When taken at face value, this playful spirit could be read as just a clever cultural mash-up between the ancient and the contemporary. However, to begin and end there overlooks the temporal slippage that viewers experience when considering that perhaps these artworks might actually be artifacts recovered from a distant future, his vessels the only surviving documents of our recent history. Take his new series “What Had Happened Was,” which depict scenes from the lives of Selena Quintanilla, Ruby Bridges, Jackie Robinson, and the Central Park Five. To a contemporary viewer, these scenes and their significance, specifically to communities of color, are relatively legible, whether they be moments of leisure or activism. The Quintanilla scene, for example, shows the crowds of the late Tejano singer drew, while the Bridges scene show the racist protesters the six-year-old Ruby faced as she integrated a school in New Orleans.

An ancient Greek-style vase showing the protest over Ruby Bridges integrating a school in New Orleans.

Roberto Lugo, What Had Happened Was: Ruby Bridges, from the “Orange and Black Series,” 2024.

©Roberto Lugo/Courtesy the artist and R & Company, New York

The same cannot be assumed of the antiquities nearby, and the meanings of these scenes is not only remote without context, but have themselves been subject to countless reinterpretations and misinterpretations in the decades since their excavations. In this way, Lugo’s remixed ceramics generate a provocation for the viewer: If Lugo’s works were to be viewed more than 2,000 years into the future, what meaning could be discerned? What of their significance would translate across time?

To foreground this question has the effect of unsettling our grasp on what is familiar. Examining Lugo’s works from this angle, a recurring and vexing detail emerges: the artist does not differentiate skin tones in his figures, many of whom notably broke color lines in baseball, public schooling, and music. It could be that the artist is merely emulating the style of red figure pottery, with the medium’s orange-brown ground standing in for their melanated skin color. Others might argue that Lugo is asserting a shared humanity that transcends racial and ethnic identity. However, Lugo’s rendering of Robinson’s uniform in white and blue makes clear that this stylistic element is intentional.

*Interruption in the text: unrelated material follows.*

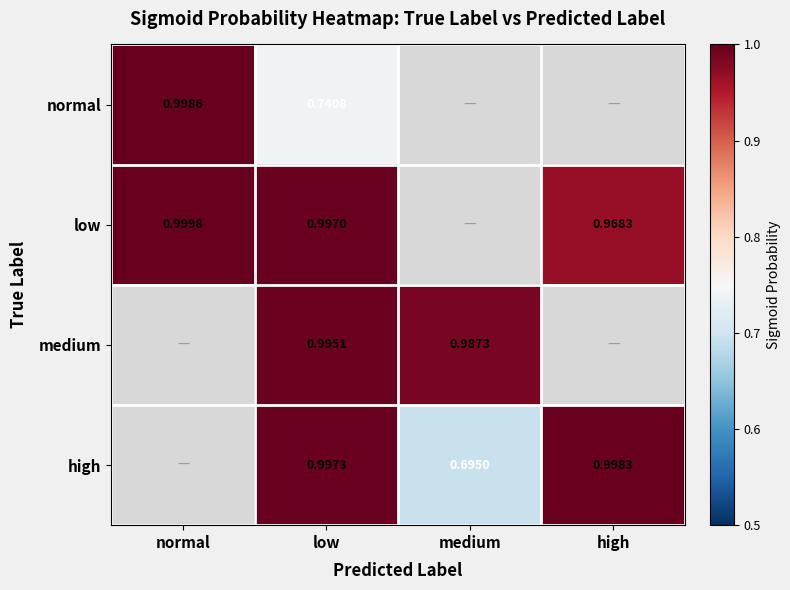

Is the value of high at high greater than the value of low at high?

Yes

An ancient Greek-style vase with curved handles showing Jackie Robinson breaking the color line in major league baseball. His uniform is rendered in white and his number and hat in blue.

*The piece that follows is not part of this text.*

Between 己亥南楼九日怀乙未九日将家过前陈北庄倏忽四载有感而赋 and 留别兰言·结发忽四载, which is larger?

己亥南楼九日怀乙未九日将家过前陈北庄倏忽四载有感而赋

Roberto Lugo, What Had Happened Was: Jackie Robinson, from the “Orange and Black Series,” 2024.

©Roberto Lugo/Courtesy the artist and R & Company, New York

In 2025, the work exists at a time when recognizing slavery and segregation as historical facts has been debated by revisionists and recently decreed, by executive order, to constitute a “divisive narrative.” A work like What Had Happened Was: The Path, depicting Harriet Tubman leading a procession of enslaved people to freedom, brings to the fore just how fragile these stories are. As a result, the hypothetical question of how these histories can and will be understood in a future absent the frameworks that contextualize them becomes less distant. That future, in essence, is now.

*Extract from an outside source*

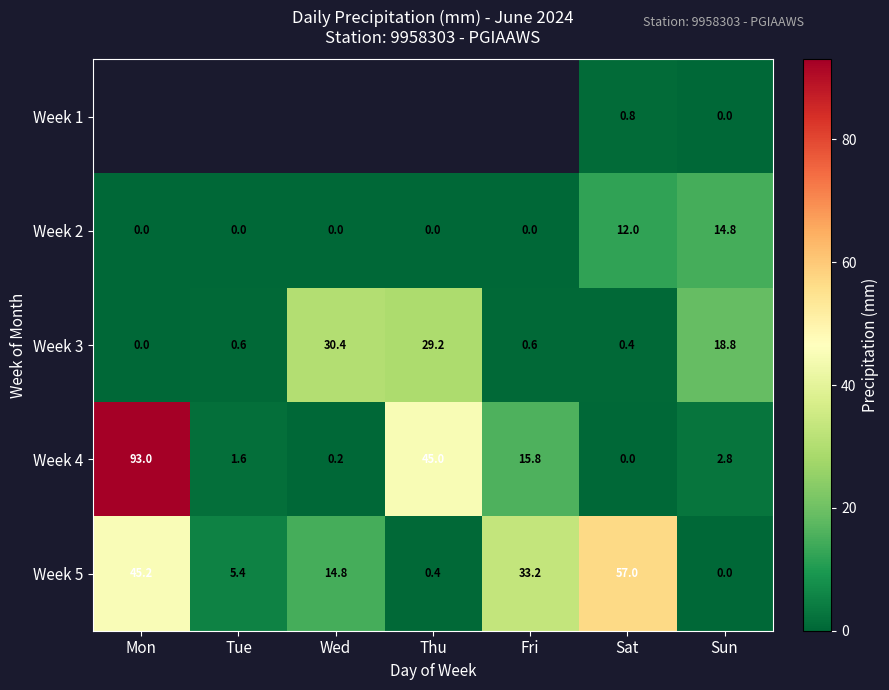

What is the approximate value of Week 5 at Sat?

57.0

By offering a longer chronological view at a moment marked by the institutional erosion of historical context and memory, “Roberto Lugo / Orange and Black” invites viewers to engage in a thought experiment that casts them into an unknowable future, asking what our descendants will piece together from the fragments we leave behind, what will they pull from the wreckage and ruin, and what stories they will be able to glean.